Gidişlerine İsim Bulamadım



   Yanı başındakini göremeyecek kadar körsün,görmek istemeyen kalbi bırak,kör olmayan gözlerin utansın…göstermesini bilmeyerek,görmeyi istemeyerek…en çok gidişinle anladım dünyanın varlığı kadar apaçık ortada olan seni.en çok o zaman yandım…daha başka sevdim çölde suya uzanan kırmızı bir kumru kadar gerçekçi ,bir o kadar hayal…
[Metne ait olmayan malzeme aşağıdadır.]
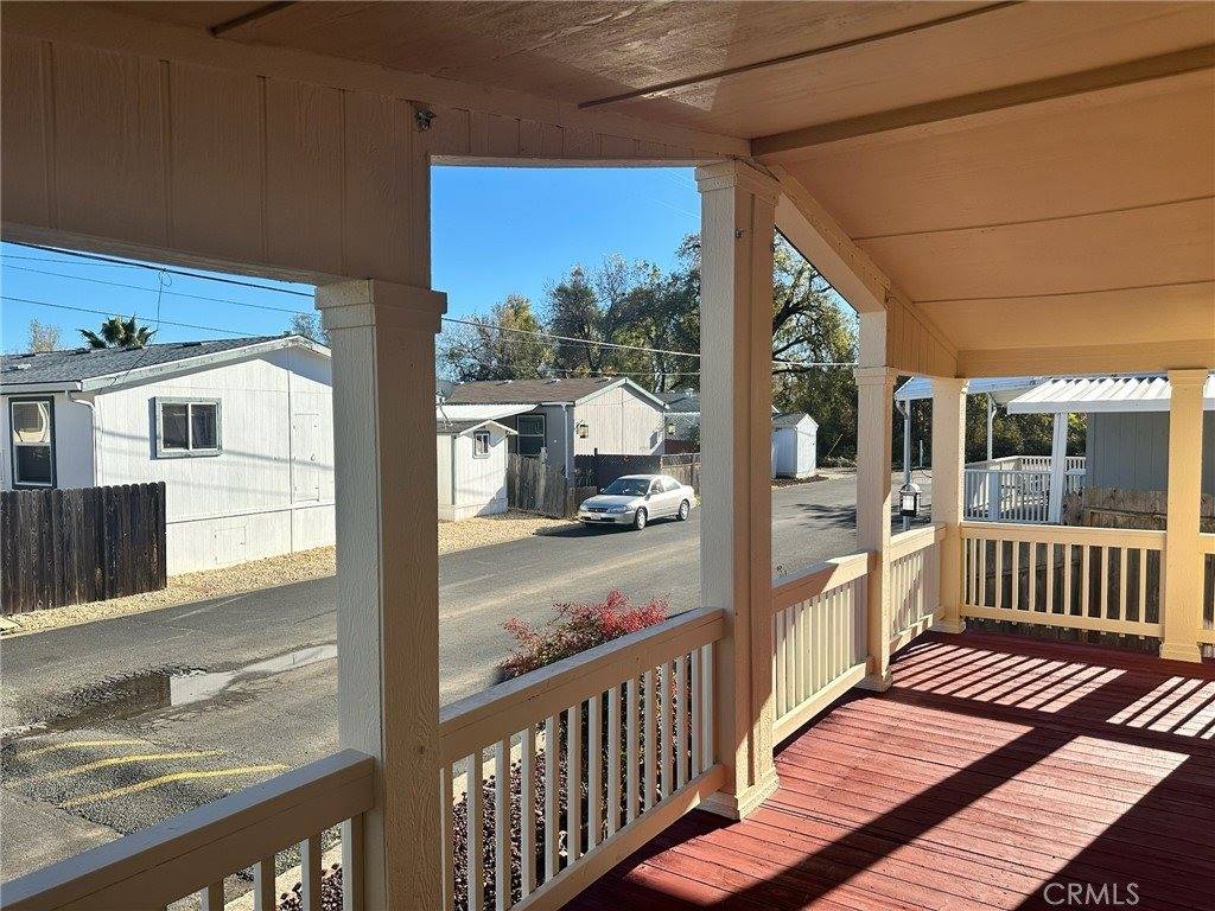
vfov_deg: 56.8
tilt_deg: -3.6
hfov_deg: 71.6
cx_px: 608
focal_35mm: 24
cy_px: 456
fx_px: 842
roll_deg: +0.6
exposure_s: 1/2809
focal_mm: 6.86
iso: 80
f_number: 1.78
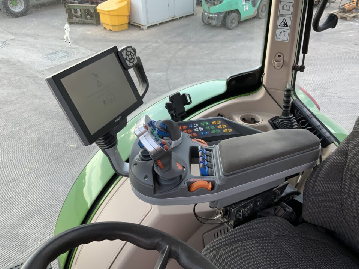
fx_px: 321
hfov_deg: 58.3
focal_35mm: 31
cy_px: 128
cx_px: 190
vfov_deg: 45.4
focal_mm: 3
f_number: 1.8
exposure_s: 1/165
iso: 16
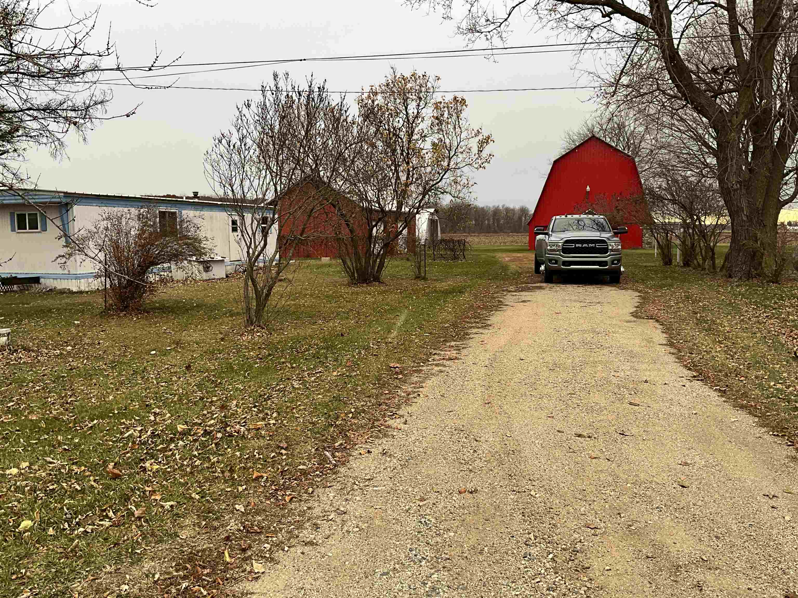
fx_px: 669
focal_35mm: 29
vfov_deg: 48.2
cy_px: 299
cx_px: 399
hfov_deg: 61.7
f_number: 1.8
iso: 40
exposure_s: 1/122
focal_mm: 3
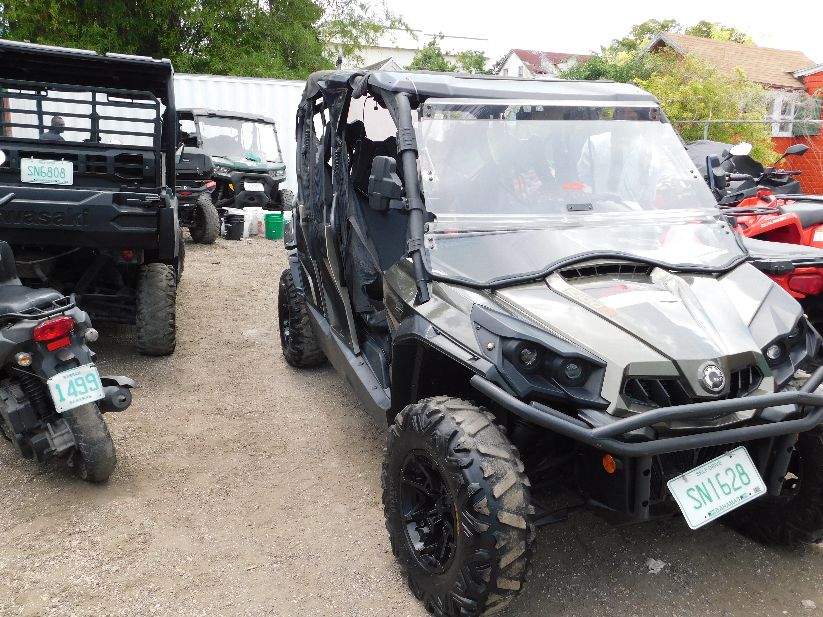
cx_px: 412
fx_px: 713
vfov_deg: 46.8
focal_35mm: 30
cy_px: 308
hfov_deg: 60.0
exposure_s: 1/320
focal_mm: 5.3
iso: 125
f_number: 3.2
Gidişlerine isim bulamadım.her gidişinde bir parça kopardın bendeki senden.sevmeyi bilemeyişin,sadakat nedir bilemeyişin…isim bulamadım…yabancısın sahi…

Sahi?
  
Bilemeyişindir belki yada vermek istemeyişin.ben miyim sende gördüğün ben? Yoksa göremediğin ben miyim?

Rüzgar uçuruyor masamdaki şiirlerimi.sana ait ne varsa koparıp götürüyor benden en uzaklara…şiirlerimdeki seni alıp götürüyor yalnız.içimdeki sen,hala ilk gün ki gibi taptaze…ne gelse ne girse gönlüme yerleştiğin yer nasılsa? Dolmuyor, değişmiyor, kimse beceremiyor sen kadar olmayı…sen kadar olmayı becerememek değil marifet…bendeki sen olmayı becerememek…

Gidişlerine bir isim ver ey yar. Gidişlerine isim ver de peki tekrar gelişlerine ne demeli?